As a UK-based HIV, health and rights advocacy network we’ve been working since 1986 to support UK and global movements in challenging inequalities and systemic barriers to health.
Our vision is a world without AIDS, where all people can realise their right to good health and wellbeing. In four years (2022-2025), STOPAIDS seeks to secure key steps towards transforming funding, power and systems, particularly for people living with and affected by HIV and marginalised (key and vulnerable) populations through three interdependent advocacy impact areas:
1. Placing People Over Profit: Ensuring equal access to medicines, strengthening people’s rights regarding digital health technologies, and defining the private sector’s role in global health.
2. Delivering Quality of Life for people living with and affected by HIV: by ensuring funding for quality HIV services and community responses; by integrating HIV and rights into broader health; and by addressing barriers beyond health, like criminalisation of most affected populations, that prevent us from ending AIDS.
3. Seeking to transform aid, solidarity and development co-operation. This means moving away from outdates structures and practices of international aid that concentrates power in the hands of the few, and towards an approach that is build on meaningful involvement of all stakeholders, particularly affected communities and civil society.
Our work is delivered through strategic convening and mobilising, hosting, systemic analysis and influencing of decision-makers. The current STOPAIDS strategy runs from 2022-2025. A diagram representing the core components of our strategy can be viewed here.
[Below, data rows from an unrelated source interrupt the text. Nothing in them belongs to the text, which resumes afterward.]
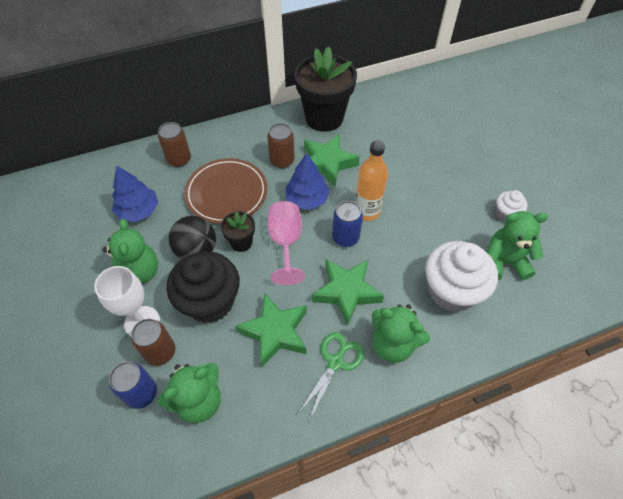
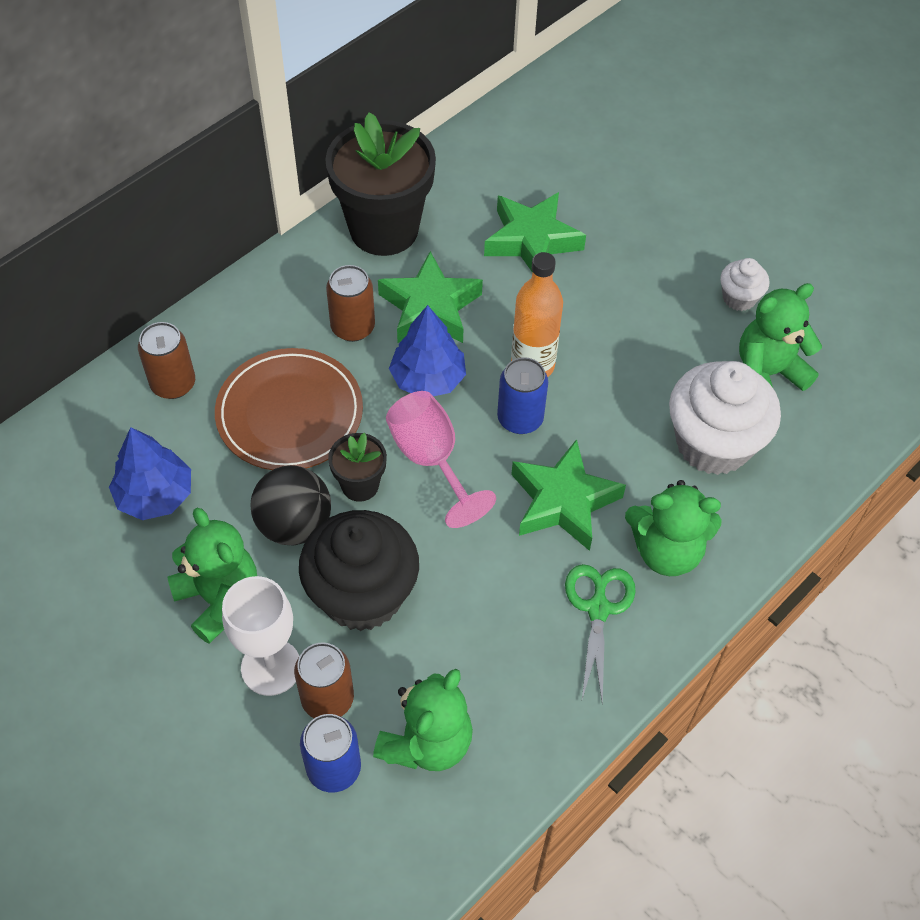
camera: 25 degrees left, 0 degrees up
green star [235,293,307,367] -> green star moved to [484,192,586,273]

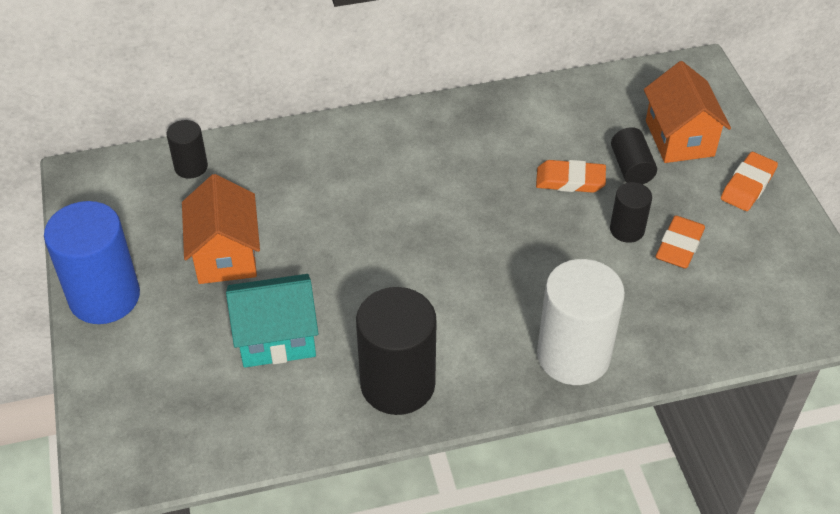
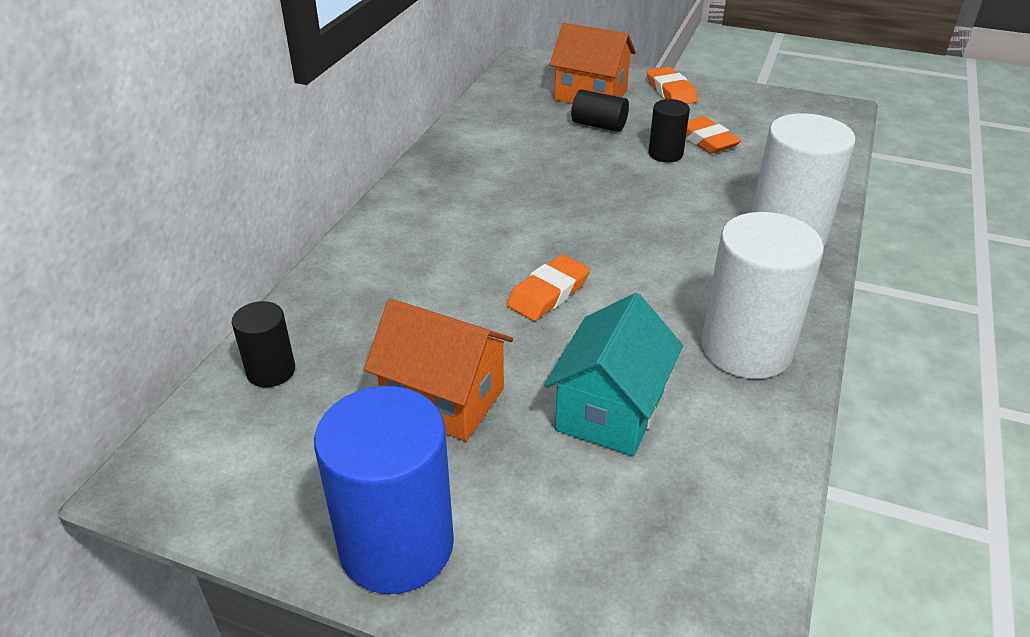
camera: 55 degrees left, 10 degrees down
black cylinder [356,287,437,415] -> white cylinder [701,212,824,379]
orange eraser [536,160,606,193] -> orange eraser moved to [506,255,590,321]

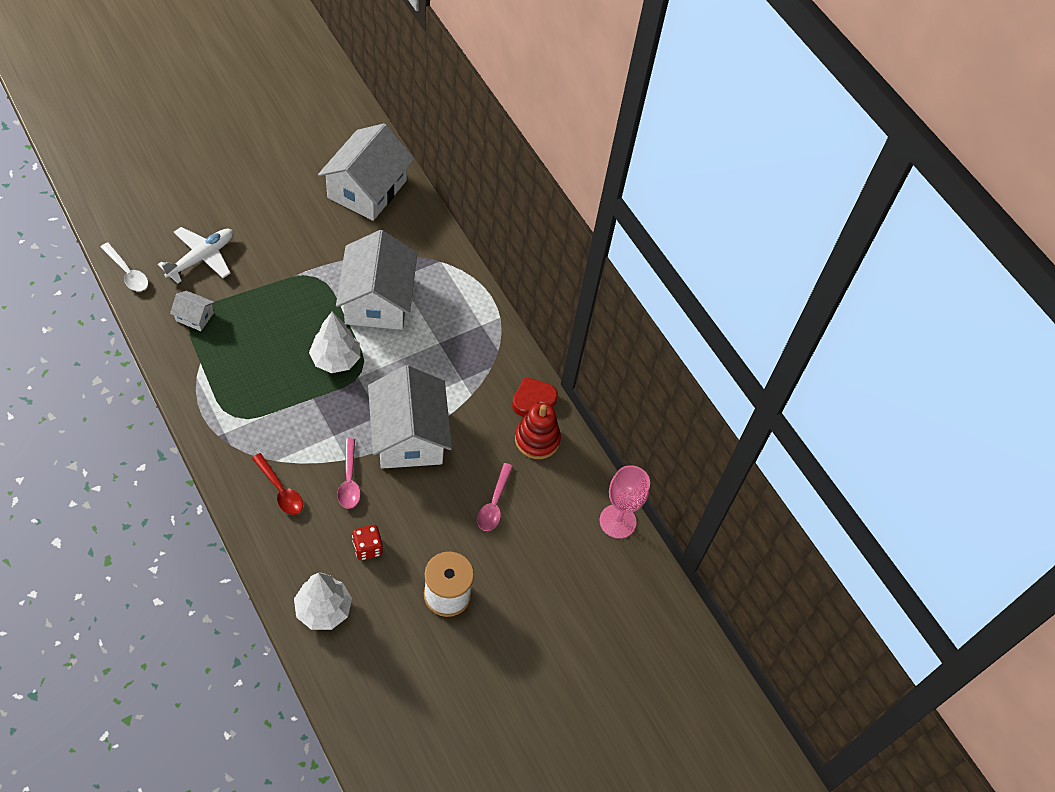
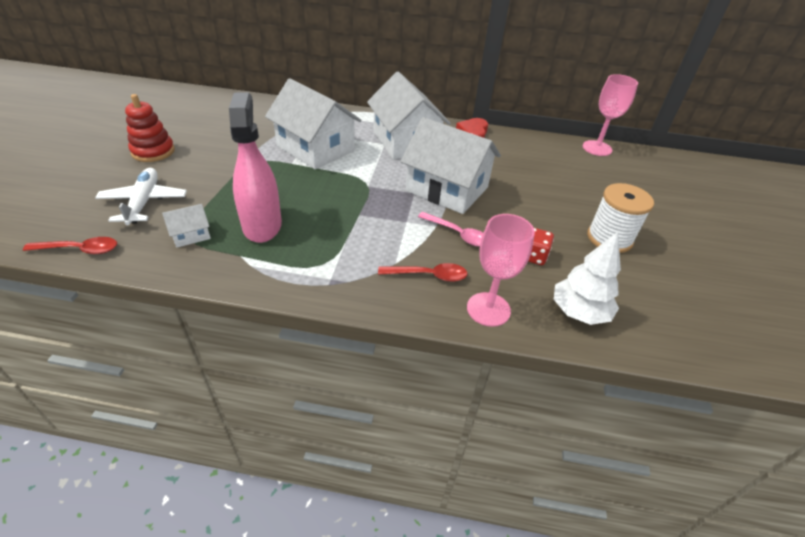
camera: 45 degrees left, 15 degrees down
white spoon [101,242,148,291] -> red spoon [23,237,117,254]
white tree [309,312,360,373] -> none
white house [318,123,415,221] -> white house moved to [367,72,451,159]
pink spoon [477,463,513,531] -> none
red stacking toy [515,403,561,459] -> red stacking toy moved to [125,94,175,162]
none -> pink spray bottle [229,92,282,243]
none -> pink goblet [467,214,535,327]

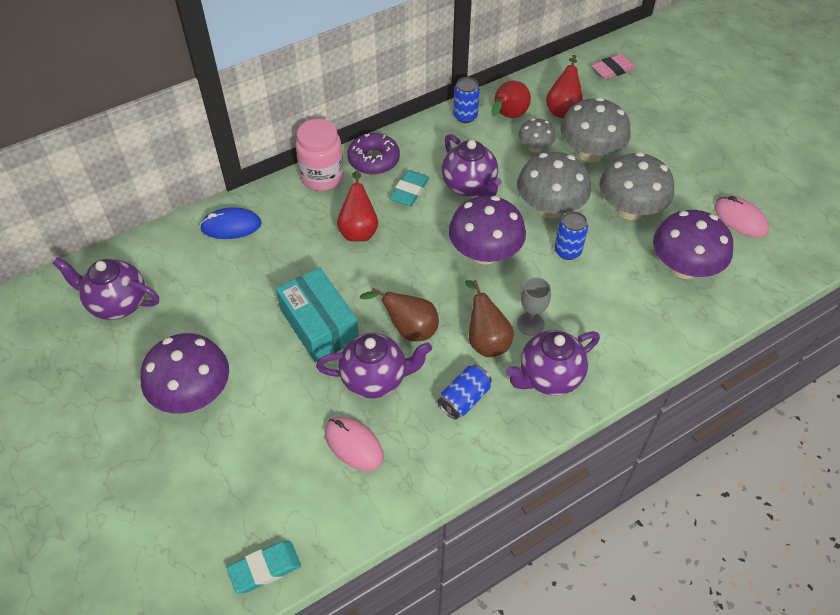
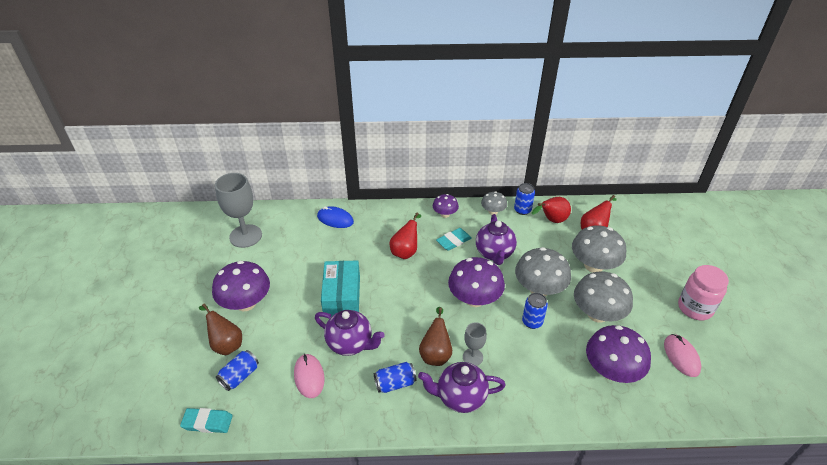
camera: 30 degrees right, 10 degrees down
purple teapot [52,257,159,320] -> grey goblet [215,173,262,248]
pink jar [296,119,344,191] -> pink jar moved to [678,265,729,320]
purple donut [347,133,400,175] -> purple mushroom [433,194,459,218]
brown pear [359,288,439,341] -> brown pear moved to [199,303,242,355]
grey mushroom [518,118,556,153] -> grey mushroom moved to [481,191,507,215]
pink eraser [591,54,636,80] -> none
none -> blue can [216,350,259,391]

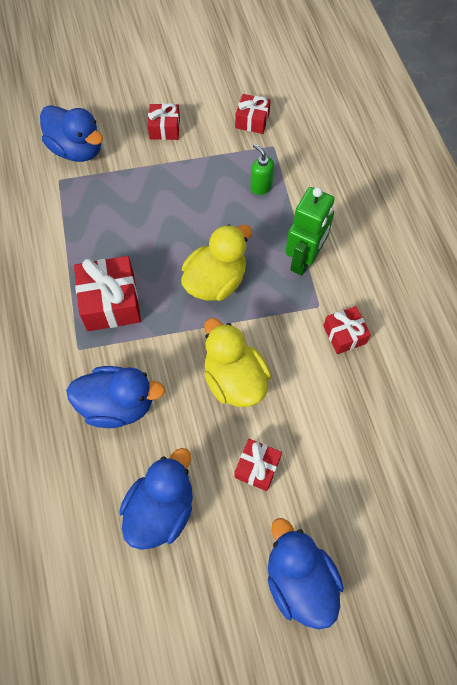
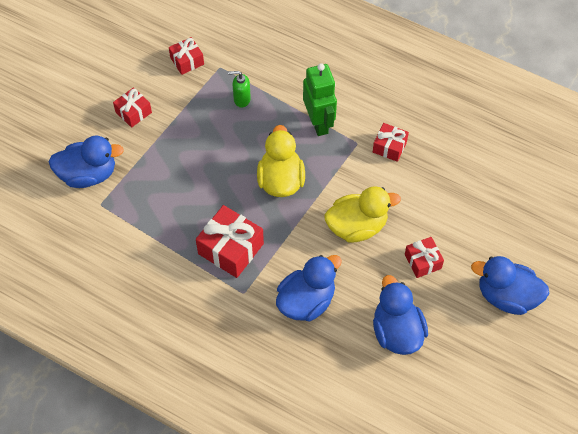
camera: 45 degrees left, 5 degrees down
yellow duck [204,318,271,407] -> yellow duck turned 150 degrees clockwise [325,186,401,242]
The whole strategy and work is framed by our living anti-oppression framework which is grounded in four key values of: humility, shifting power, solidarity and co-ownership.
As an organisation based in the UK, we must be mindful of the power and privilege we hold and show humility as we learn and grow towards our anti-oppression goals. We do this by working to shift power to where it’s most needed, ensuring co-ownership of our work – involving, centering, and learning from organisations and individuals who are more marginalised – and acting in solidarity toward shared goals.